*Instructions to follow*
Output every entry exactly as written, but omit the pictures.

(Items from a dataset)

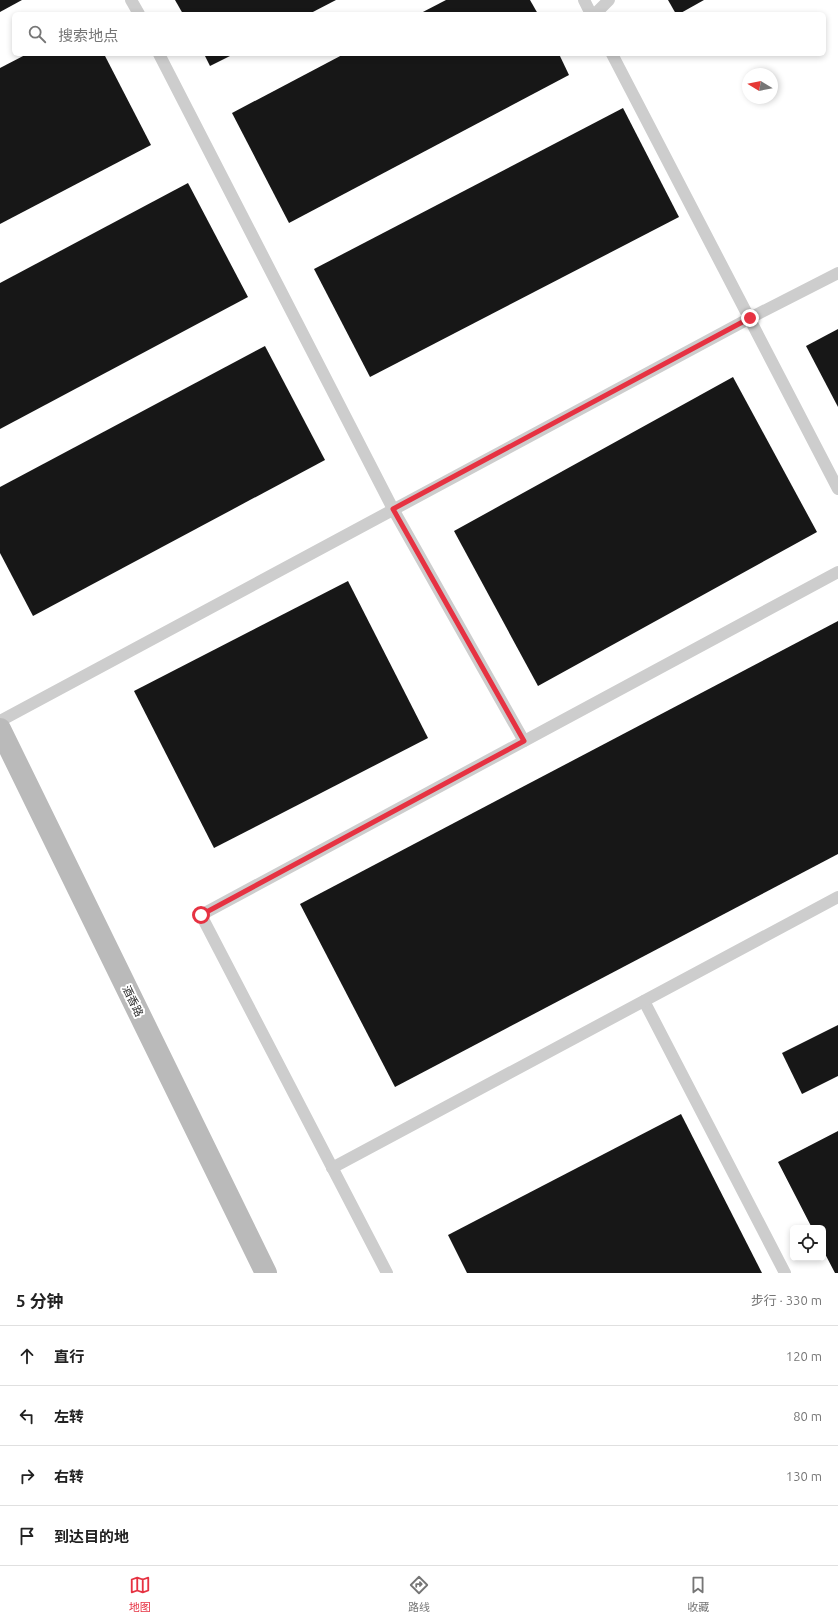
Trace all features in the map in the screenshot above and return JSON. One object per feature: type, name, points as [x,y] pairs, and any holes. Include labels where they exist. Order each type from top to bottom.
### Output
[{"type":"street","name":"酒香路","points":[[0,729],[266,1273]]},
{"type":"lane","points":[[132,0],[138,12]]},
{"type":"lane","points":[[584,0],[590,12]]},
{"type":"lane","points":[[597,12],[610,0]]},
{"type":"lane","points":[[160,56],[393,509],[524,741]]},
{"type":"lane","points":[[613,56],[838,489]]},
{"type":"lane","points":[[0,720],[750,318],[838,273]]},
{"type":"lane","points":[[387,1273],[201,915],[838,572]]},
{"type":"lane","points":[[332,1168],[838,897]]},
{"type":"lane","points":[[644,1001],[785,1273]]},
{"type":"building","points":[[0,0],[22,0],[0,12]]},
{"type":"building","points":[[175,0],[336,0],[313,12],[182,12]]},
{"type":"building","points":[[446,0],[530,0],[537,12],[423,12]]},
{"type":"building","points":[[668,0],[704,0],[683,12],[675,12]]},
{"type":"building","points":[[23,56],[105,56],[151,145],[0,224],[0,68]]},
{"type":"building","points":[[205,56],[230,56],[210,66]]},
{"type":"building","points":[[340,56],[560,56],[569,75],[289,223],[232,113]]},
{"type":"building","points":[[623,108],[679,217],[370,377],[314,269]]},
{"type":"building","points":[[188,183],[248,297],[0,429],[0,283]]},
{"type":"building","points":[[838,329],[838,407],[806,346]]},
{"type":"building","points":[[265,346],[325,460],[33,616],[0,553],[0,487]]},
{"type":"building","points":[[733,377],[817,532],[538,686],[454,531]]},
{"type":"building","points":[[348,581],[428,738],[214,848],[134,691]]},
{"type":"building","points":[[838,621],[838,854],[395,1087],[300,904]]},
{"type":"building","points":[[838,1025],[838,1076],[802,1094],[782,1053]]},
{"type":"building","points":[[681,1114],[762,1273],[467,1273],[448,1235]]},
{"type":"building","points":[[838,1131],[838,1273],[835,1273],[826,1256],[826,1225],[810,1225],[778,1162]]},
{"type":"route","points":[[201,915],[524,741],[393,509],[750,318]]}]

*Result of this exercise*
Trace all features in the map in the screenshot above and return JSON. One object per feature: type, name, points as [x,y] pairs, and any holes. Include labels where they exist. Order each type from top to bottom.
### Output
[{"type":"street","name":"酒香路","points":[[0,729],[266,1273]]},
{"type":"lane","points":[[132,0],[138,12]]},
{"type":"lane","points":[[584,0],[590,12]]},
{"type":"lane","points":[[597,12],[610,0]]},
{"type":"lane","points":[[160,56],[393,509],[524,741]]},
{"type":"lane","points":[[613,56],[838,489]]},
{"type":"lane","points":[[0,720],[750,318],[838,273]]},
{"type":"lane","points":[[387,1273],[201,915],[838,572]]},
{"type":"lane","points":[[332,1168],[838,897]]},
{"type":"lane","points":[[644,1001],[785,1273]]},
{"type":"building","points":[[0,0],[22,0],[0,12]]},
{"type":"building","points":[[175,0],[336,0],[313,12],[182,12]]},
{"type":"building","points":[[446,0],[530,0],[537,12],[423,12]]},
{"type":"building","points":[[668,0],[704,0],[683,12],[675,12]]},
{"type":"building","points":[[23,56],[105,56],[151,145],[0,224],[0,68]]},
{"type":"building","points":[[205,56],[230,56],[210,66]]},
{"type":"building","points":[[340,56],[560,56],[569,75],[289,223],[232,113]]},
{"type":"building","points":[[623,108],[679,217],[370,377],[314,269]]},
{"type":"building","points":[[188,183],[248,297],[0,429],[0,283]]},
{"type":"building","points":[[838,329],[838,407],[806,346]]},
{"type":"building","points":[[265,346],[325,460],[33,616],[0,553],[0,487]]},
{"type":"building","points":[[733,377],[817,532],[538,686],[454,531]]},
{"type":"building","points":[[348,581],[428,738],[214,848],[134,691]]},
{"type":"building","points":[[838,621],[838,854],[395,1087],[300,904]]},
{"type":"building","points":[[838,1025],[838,1076],[802,1094],[782,1053]]},
{"type":"building","points":[[681,1114],[762,1273],[467,1273],[448,1235]]},
{"type":"building","points":[[838,1131],[838,1273],[835,1273],[826,1256],[826,1225],[810,1225],[778,1162]]},
{"type":"route","points":[[201,915],[524,741],[393,509],[750,318]]}]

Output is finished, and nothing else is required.